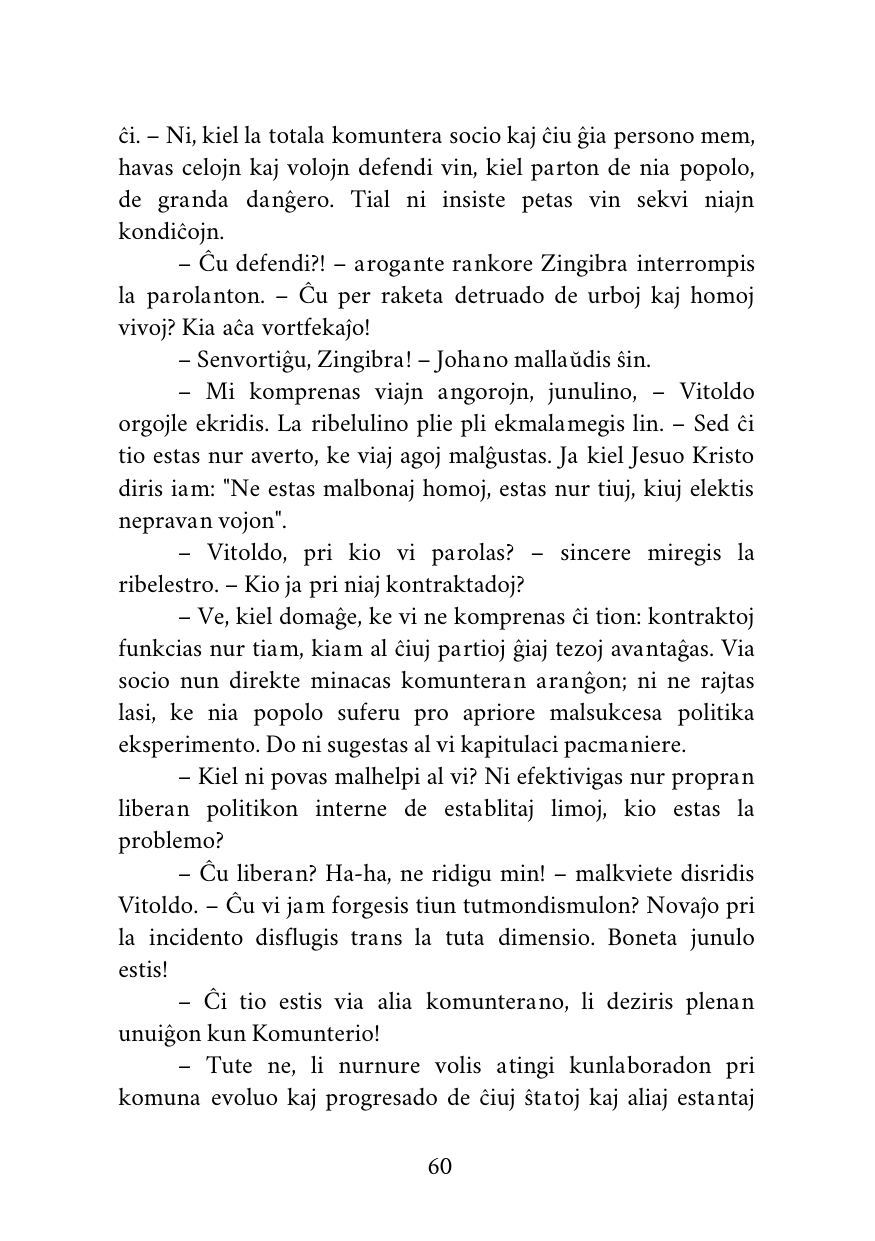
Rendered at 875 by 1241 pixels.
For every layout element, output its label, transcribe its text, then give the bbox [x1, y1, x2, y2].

text – Senvortiĝu, Zingibra! – Johano mallaŭdis ŝin. [118, 343, 756, 375]
text – Kiel ni povas malhelpi al vi? Ni efektivigas nur propran liberan politikon interne de establitaj limoj, kio estas la problemo? [118, 760, 756, 856]
text – Ĉi tio estis via alia komunterano, li deziris plenan unuiĝon kun Komunterio! [118, 984, 756, 1048]
text – Ĉu defendi?! – arogante rankore Zingibra interrompis la parolanton. – Ĉu per raketa detruado de urboj kaj homoj vivoj? Kia aĉa vortfekaĵo! [118, 246, 756, 343]
text – Mi komprenas viajn angorojn, junulino, – Vitoldo orgojle ekridis. La ribelulino plie pli ekmalamegis lin. – Sed ĉi tio estas nur averto, ke viaj agoj malĝustas. Ja kiel Jesuo Kristo diris iam: "Ne estas malbonaj homoj, estas nur tiuj, kiuj elektis nepravan vojon". [118, 375, 756, 535]
text – Vitoldo, pri kio vi parolas? – sincere miregis la ribelestro. – Kio ja pri niaj kontraktadoj? [118, 535, 756, 599]
text – Ĉu liberan? Ha-ha, ne ridigu min! – malkviete disridis Vitoldo. – Ĉu vi jam forgesis tiun tutmondismulon? Novaĵo pri la incidento disflugis trans la tuta dimensio. Boneta junulo estis! [118, 856, 756, 984]
text ĉi. – Ni, kiel la totala komuntera socio kaj ĉiu ĝia persono mem, havas celojn kaj volojn defendi vin, kiel parton de nia popolo, de granda danĝero. Tial ni insiste petas vin sekvi niajn kondiĉojn. [118, 118, 756, 246]
text – Tute ne, li nurnure volis atingi kunlaboradon pri komuna evoluo kaj progresado de ĉiuj ŝtatoj kaj aliaj estantaj [118, 1048, 756, 1113]
text – Ve, kiel domaĝe, ke vi ne komprenas ĉi tion: kontraktoj funkcias nur tiam, kiam al ĉiuj partioj ĝiaj tezoj avantaĝas. Via socio nun direkte minacas komunteran aranĝon; ni ne rajtas lasi, ke nia popolo suferu pro apriore malsukcesa politika eksperimento. Do ni sugestas al vi kapitulaci pacmaniere. [118, 599, 756, 760]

::::

*THE TASK:*
Swap "Vitoldo" for "Witoldo" throughout the listing above and write the listing out again with nothing else changed. Leave the picture out.

*EXPECTED ANSWER:*
Rendered at 875 by 1241 pixels.
For every layout element, output its label, transcribe its text, then give the bbox [x1, y1, x2, y2].

text – Senvortiĝu, Zingibra! – Johano mallaŭdis ŝin. [118, 343, 756, 375]
text – Kiel ni povas malhelpi al vi? Ni efektivigas nur propran liberan politikon interne de establitaj limoj, kio estas la problemo? [118, 760, 756, 856]
text – Ĉi tio estis via alia komunterano, li deziris plenan unuiĝon kun Komunterio! [118, 984, 756, 1048]
text – Ĉu defendi?! – arogante rankore Zingibra interrompis la parolanton. – Ĉu per raketa detruado de urboj kaj homoj vivoj? Kia aĉa vortfekaĵo! [118, 246, 756, 343]
text – Mi komprenas viajn angorojn, junulino, – Witoldo orgojle ekridis. La ribelulino plie pli ekmalamegis lin. – Sed ĉi tio estas nur averto, ke viaj agoj malĝustas. Ja kiel Jesuo Kristo diris iam: "Ne estas malbonaj homoj, estas nur tiuj, kiuj elektis nepravan vojon". [118, 375, 756, 535]
text – Witoldo, pri kio vi parolas? – sincere miregis la ribelestro. – Kio ja pri niaj kontraktadoj? [118, 535, 756, 599]
text – Ĉu liberan? Ha-ha, ne ridigu min! – malkviete disridis Witoldo. – Ĉu vi jam forgesis tiun tutmondismulon? Novaĵo pri la incidento disflugis trans la tuta dimensio. Boneta junulo estis! [118, 856, 756, 984]
text ĉi. – Ni, kiel la totala komuntera socio kaj ĉiu ĝia persono mem, havas celojn kaj volojn defendi vin, kiel parton de nia popolo, de granda danĝero. Tial ni insiste petas vin sekvi niajn kondiĉojn. [118, 118, 756, 246]
text – Tute ne, li nurnure volis atingi kunlaboradon pri komuna evoluo kaj progresado de ĉiuj ŝtatoj kaj aliaj estantaj [118, 1048, 756, 1113]
text – Ve, kiel domaĝe, ke vi ne komprenas ĉi tion: kontraktoj funkcias nur tiam, kiam al ĉiuj partioj ĝiaj tezoj avantaĝas. Via socio nun direkte minacas komunteran aranĝon; ni ne rajtas lasi, ke nia popolo suferu pro apriore malsukcesa politika eksperimento. Do ni sugestas al vi kapitulaci pacmaniere. [118, 599, 756, 760]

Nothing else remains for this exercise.